Breast and heart hormonal updates…
Dr Heather Currie past chair of the BMS delivered a talk at the recent BMS Conference in Stirling on breast and heart hormonal updates – she has to be one of the best speakers I have come across – you know you can have complete confidence in what she is saying given her vast experience and commitment to the subject of menopause. I would encourage any HCP if you hear she is speaking anywhere to go and listen – you will always learn something.
Some of the main points made…
It’s important to realise that the highest mortality rate for women is now from Alzheimer related illnesses rather than cardio vascular illnesses, which come a close second. There remains the misconception amongst a large proportion of women that it is breast cancer.
There is also the misconception that HRT causes breast cancer – the current research shows that HRT can act as a promotor rather than an initiator in relation to breast cancer, meaning that of the, roughly, 4 in 1000 women who take HRT that go on to develop breast those 4 women would more than likely have developed it anyway but maybe at a slower rate. HRT is often blamed for the development of breast cancer but put into perspective it can take up to 10 years for cancer cells to develop into a tumour, another important point which backs up the theory that HRT only acts to speed up the reproduction of cancer cells only if already present.
Oestrogen is known to have a protective effect on the heart and from a cardiovascular angle is at its safest to take in the 10 years after starting perimenopausal symptoms – commonly known as the ‘window of opportunity’. For a long time now many GPs have taken women off HRT as a safety precaution in relation to heart and breast health but research shows that women can now remain on HRT indefinitely, especially if on reduced levels and with obvious regular monitoring. It has also been shown that some women, who were denied the opportunity to be prescribed HRT, due the the misplaced media coverage in 2002, can now safely be prescribed low levels of HRT. These women would obviously have to have a comprehensive medical check first but for the first time in years some women are now experiencing sheer relief from persistent menopausal symptoms, particularly long term ones such as joint aches and genitourinary symptoms.

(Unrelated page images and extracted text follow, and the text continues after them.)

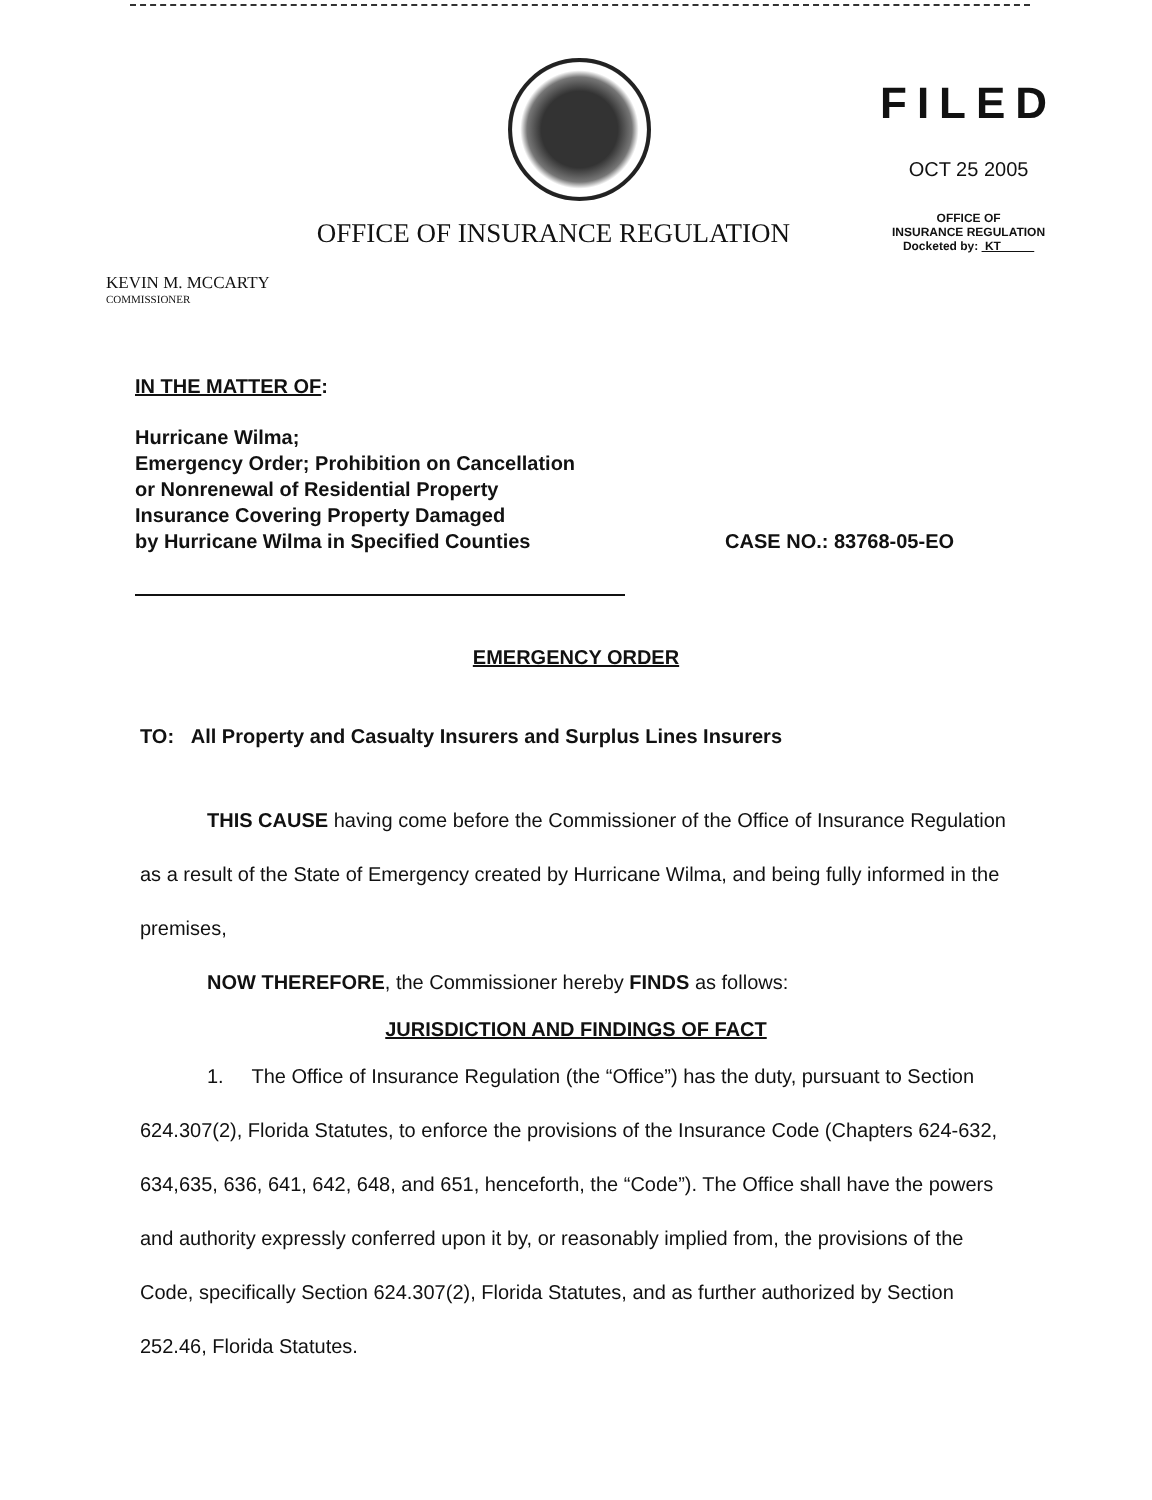OFFICE OF INSURANCE REGULATION
FILED
OCT 25 2005
OFFICE OF
INSURANCE REGULATION
Docketed by: KT
KEVIN M. MCCARTY
COMMISSIONER
IN THE MATTER OF:
Hurricane Wilma;
Emergency Order; Prohibition on Cancellation
or Nonrenewal of Residential Property
Insurance Covering Property Damaged
by Hurricane Wilma in Specified Counties
CASE NO.: 83768-05-EO
EMERGENCY ORDER
TO: All Property and Casualty Insurers and Surplus Lines Insurers
THIS CAUSE having come before the Commissioner of the Office of Insurance Regulation as a result of the State of Emergency created by Hurricane Wilma, and being fully informed in the premises,
NOW THEREFORE, the Commissioner hereby FINDS as follows:
JURISDICTION AND FINDINGS OF FACT
1. The Office of Insurance Regulation (the “Office”) has the duty, pursuant to Section 624.307(2), Florida Statutes, to enforce the provisions of the Insurance Code (Chapters 624-632, 634,635, 636, 641, 642, 648, and 651, henceforth, the “Code”). The Office shall have the powers and authority expressly conferred upon it by, or reasonably implied from, the provisions of the Code, specifically Section 624.307(2), Florida Statutes, and as further authorized by Section 252.46, Florida Statutes.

Breast pain (mastalagia) : Sometimes during the menopause with hormone fluctuations women can experience breast pain. Similarly some women experience mild breast pain if they start taking HRT, this can settle down and as with any hormone therapy should be given a certain length of time for your body to adjust. If symptoms persist then the dosage could be altered or the route of delivery changed – transdermal being the preferred route for many, also being the safest from a cardiovascular angle.
It remains important to raise the awareness of the long term effects of oestrogen deficiency on heart and bone health and to realise the ever increasing burden on the NHS with the populations lifestyle choices which have resulted in increasing obesity and excessive alcohol related illnesses.
Women are much more likely to develop breast cancer if they have excessive alcohol levels or if they are obese.
A brilliant chart on the BMS website which all women should see and if you are a HCP very useful to have a copy in your surgery to show patients :https://thebms.org.uk/_wprs/wp-content/uploads/2016/04/WHC-UnderstandingRisksofBreastCancer-MARCH2017.pdf
It is such an important message to get across – I bang on about lifestyle choices all the time but elementary things like having a really good look at what you are eating and how much you are exercising is incredibly important not just in relation to breast cancer but for many health issues … type 2 diabetes, cardio vascular problems, bone health… the list goes on.
So grab your space hopper, skipping rope or hoola hoop – whatever floats your boat and get active! Watch what you eat have a look at a previous post : http://letstalkmenopause.co.uk/nutrition-menopause-oh-yes-makes-difference/ You will honestly be amazed what a difference it makes to your mind and body and for those of you who have been put off HRT by misinformation and are still suffering even after addressing lifestyle choices I would encourage you to go and make an appt to see someone but make sure they know what they are talking about – your prescription is only as good as your prescriber!